You might have seen one of those YouTube videos: they begin on Earth, slowly zooming out to the Moon, the Solar System, the Milky Way, beyond – and suddenly, you’re looking at trillions of stars. It’s a lot to take in – even, apparently, for astronomers. According to a new report led by Michael Biehl and Kerstin Bunte of the University of Groningen, the massive amount of astronomical data being collected is growing unwieldy.
Thanks to next generation sky surveys, space missions, and instrumentation, astronomy is entering the realm of petascale computing. Astronomical data archives are expanding into the multi-terabyte and petabyte domains, and due to virtual observatory projects, that data is becoming more and more accessible. Existing datacenters can scale up to meet the storage demand – but that still leaves the matter of effectively handling the data, which is increasingly complex and heterogeneous.

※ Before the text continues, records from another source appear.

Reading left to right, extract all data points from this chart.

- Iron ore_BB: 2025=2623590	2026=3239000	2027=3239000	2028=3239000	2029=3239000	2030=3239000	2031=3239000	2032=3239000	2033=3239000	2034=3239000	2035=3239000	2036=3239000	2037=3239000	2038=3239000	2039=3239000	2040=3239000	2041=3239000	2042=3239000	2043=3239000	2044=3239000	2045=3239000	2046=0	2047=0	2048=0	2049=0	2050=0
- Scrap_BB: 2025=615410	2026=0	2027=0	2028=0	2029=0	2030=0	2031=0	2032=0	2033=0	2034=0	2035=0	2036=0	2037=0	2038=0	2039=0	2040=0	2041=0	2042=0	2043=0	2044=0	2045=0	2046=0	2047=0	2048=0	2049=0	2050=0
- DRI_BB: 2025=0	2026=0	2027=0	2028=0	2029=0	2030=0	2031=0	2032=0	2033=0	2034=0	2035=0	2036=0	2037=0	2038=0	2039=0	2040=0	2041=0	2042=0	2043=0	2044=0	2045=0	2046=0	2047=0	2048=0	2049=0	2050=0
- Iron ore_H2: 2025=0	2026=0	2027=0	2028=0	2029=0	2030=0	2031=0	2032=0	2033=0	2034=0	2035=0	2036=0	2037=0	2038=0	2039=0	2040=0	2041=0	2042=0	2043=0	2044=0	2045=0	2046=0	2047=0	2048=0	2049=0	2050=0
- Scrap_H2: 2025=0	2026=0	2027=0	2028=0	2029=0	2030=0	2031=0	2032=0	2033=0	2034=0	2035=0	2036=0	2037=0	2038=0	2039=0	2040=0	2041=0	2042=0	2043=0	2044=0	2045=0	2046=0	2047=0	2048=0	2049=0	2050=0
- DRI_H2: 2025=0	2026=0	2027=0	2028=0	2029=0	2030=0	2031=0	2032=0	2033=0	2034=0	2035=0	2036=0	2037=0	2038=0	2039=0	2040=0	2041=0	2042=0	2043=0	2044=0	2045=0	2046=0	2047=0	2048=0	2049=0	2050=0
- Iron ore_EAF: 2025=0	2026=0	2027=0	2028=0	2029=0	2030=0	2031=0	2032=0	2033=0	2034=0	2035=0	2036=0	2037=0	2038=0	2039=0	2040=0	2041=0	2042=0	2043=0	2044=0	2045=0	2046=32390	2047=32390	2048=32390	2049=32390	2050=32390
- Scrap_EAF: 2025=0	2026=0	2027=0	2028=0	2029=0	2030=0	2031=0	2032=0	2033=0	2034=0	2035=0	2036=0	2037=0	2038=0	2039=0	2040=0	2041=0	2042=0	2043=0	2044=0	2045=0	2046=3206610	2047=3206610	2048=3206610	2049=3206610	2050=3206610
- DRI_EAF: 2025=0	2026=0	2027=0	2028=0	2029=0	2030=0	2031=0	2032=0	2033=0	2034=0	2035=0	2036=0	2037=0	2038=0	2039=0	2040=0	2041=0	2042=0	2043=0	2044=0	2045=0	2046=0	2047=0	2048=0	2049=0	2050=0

The burgeoning field of time-domain astronomy – the study of how objects in space change over time – exemplifies this complexity. Synoptic sky surveys (which record wide portions of the sky repeatedly and often) are providing a huge amount of sparse, heterogeneous, noisy time series data. These data must be analyzed and sorted as quickly as possible to allow for follow-up observations of time-sensitive events – all without sacrificing quality or rigor.
The answer to these astronomical challenges? Astroinformatics. A relatively new discipline at the nexus of advanced statistics, astronomy, and computer science, astroinformatics is designed to address the challenge of more people analyzing more astronomical data that is more complex.
Through astroinformatics, astronomers seek to use new techniques based largely on machine learning at each step of the process: data acquisition, fusion with pre-existing data, data analysis and visualization, and data interpretation. This machine learning approach has proved invaluable, helping astronomers automatically classify stars and galaxies, sort galaxies into morphologies, and identify star-forming regions.
Astroinformatics remains relatively nascent – the authors outline a litany of key astroinformatics challenges, ranging from “outlier and novelty detection in observational data” to “simulation of astrophysical models and related inference problems.” Specifically, they warn, data management tools are not sufficiently scalable and are likely to begin buckling under the weight of astronomical data with greatly increased dimensionality.
The authors also highlight the looming importance of multi-messenger astronomy, which integrates the large and distributed data sets of electromagnetic radiation, gravitational waves, neutrinos, and cosmic rays, and reproducibility through standardized preservation of past results.
Still, the authors seem fairly hopeful – computer scientists have already begun to address some of these issues, they say, and the astronomical community has responded “well and in a timely manner” to challenges in the past. After all, as the authors write: “Data, no matter how large and complex they are, are just incidental to the real task of scientists: knowledge discovery.”
About the paper
The paper discussed in this article, “Machine Learning and Data Analysis in Astroinformatics,” was authored by Michael Biehl, Kerstin Bunte, G. Longo, and P. Tino. It can be found as a publicly-available publication of the University of Groningen.